Infusions
In Delhi, milk is sold like gasoline.
Milk's morning addicts dock small self-owned
tanks to pale blue stations, where machines
fill them with foaming jets of double-toned.
Maids, slow pajama'd men, queue up for more,
as air-kissed amateurs loaf round the line,
appalled by their uncool and vernac chore,
their there-but-not-there air declares in mime
to passing anglophones, the maid's day off.
The next day, in a nursing home, an old,
anaemic dowager lies just transfused
with priceless blood that can't be bought or sold
but must be bartered, newish blood for used.

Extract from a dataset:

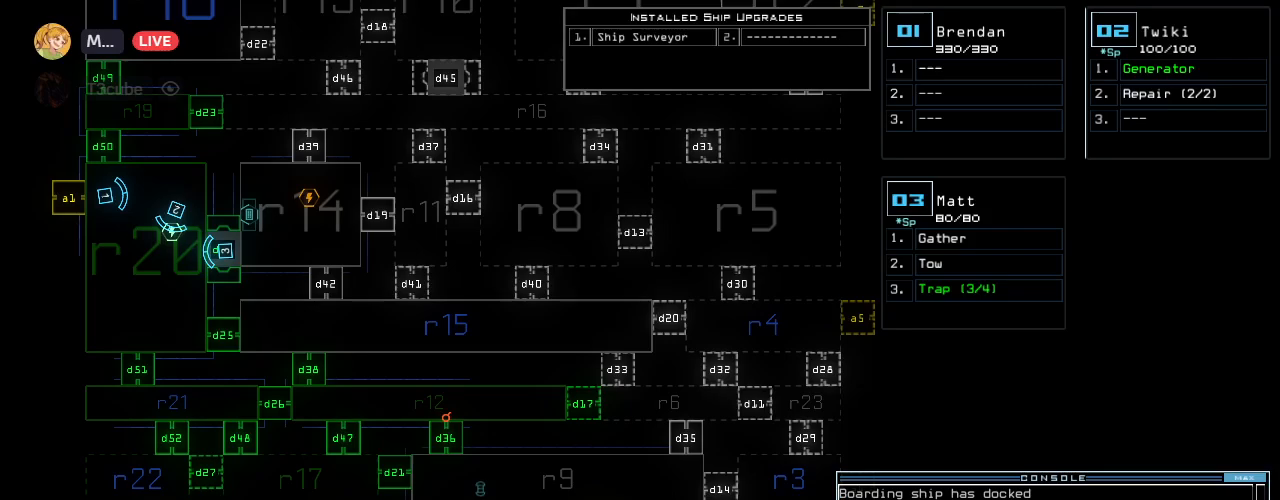
{"keys": [], "events": []}
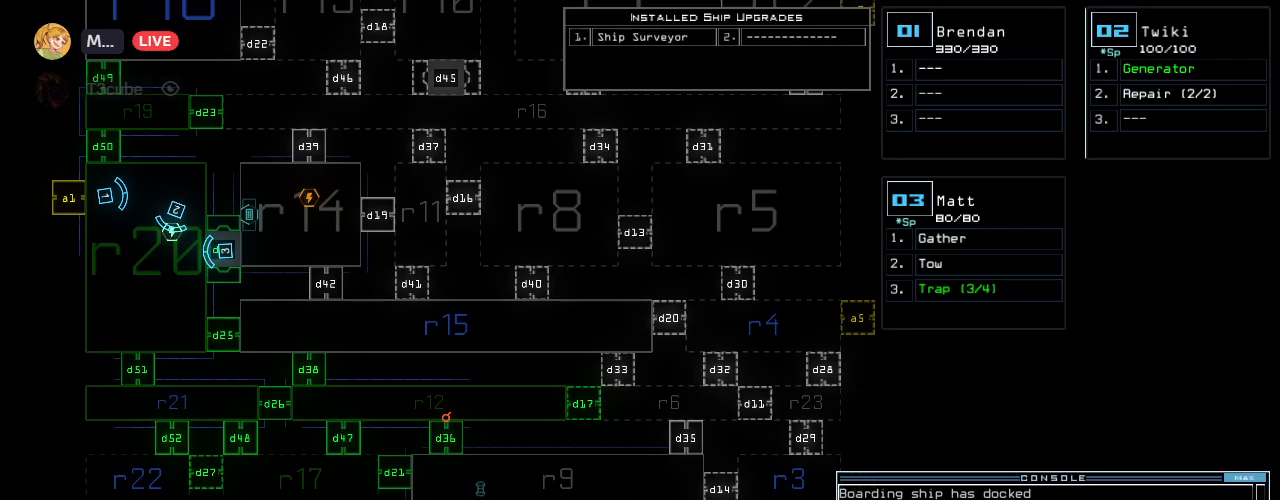
{"keys": [], "events": [[360, "return", "down"], [420, "return", "up"]]}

Son, nephew, son-in-law, bare willing skin
like donor cows, but she needs more than three:
the truant maid, redesignated kin,
is milked for mother's sake then given tea,
and while it's drunk she's almost family.
Look and Feel
Why do poems have short lines
And inches of white around them?
Shouldn't they track print across
A page's width like stories do,
Try not to seem spin-dried and shrunk
After their vellum is sized?
And those ragged edges...
Would you read a story with a fringe?
Poems look knowing. They sit there,
Each one moated on its page,
Collected, a bunch of runt skylines
Stood on their sides, hinting
In their arch meagreness, that
they have designs on you. Novels
Are maps you scramble through:
Poems are stalkers, their readers, prey.
If modern poems were formatted in rectangular shapes,
Long breathing lines justified into neutral blocks of print,
People might read them. Square poems can be taken unawares,
Happened upon; they won’t come-hither you, nor put you off
Like their shapely cousins do, by loitering with intent. The sly
Show-offery of verse shall be tempered by its four-square form;
You might even find the room to be unhurriedly seduced
By the rare verbs, inverted feet and just-minted metaphors
That are part, of the enamelled inlay of this (minor) art.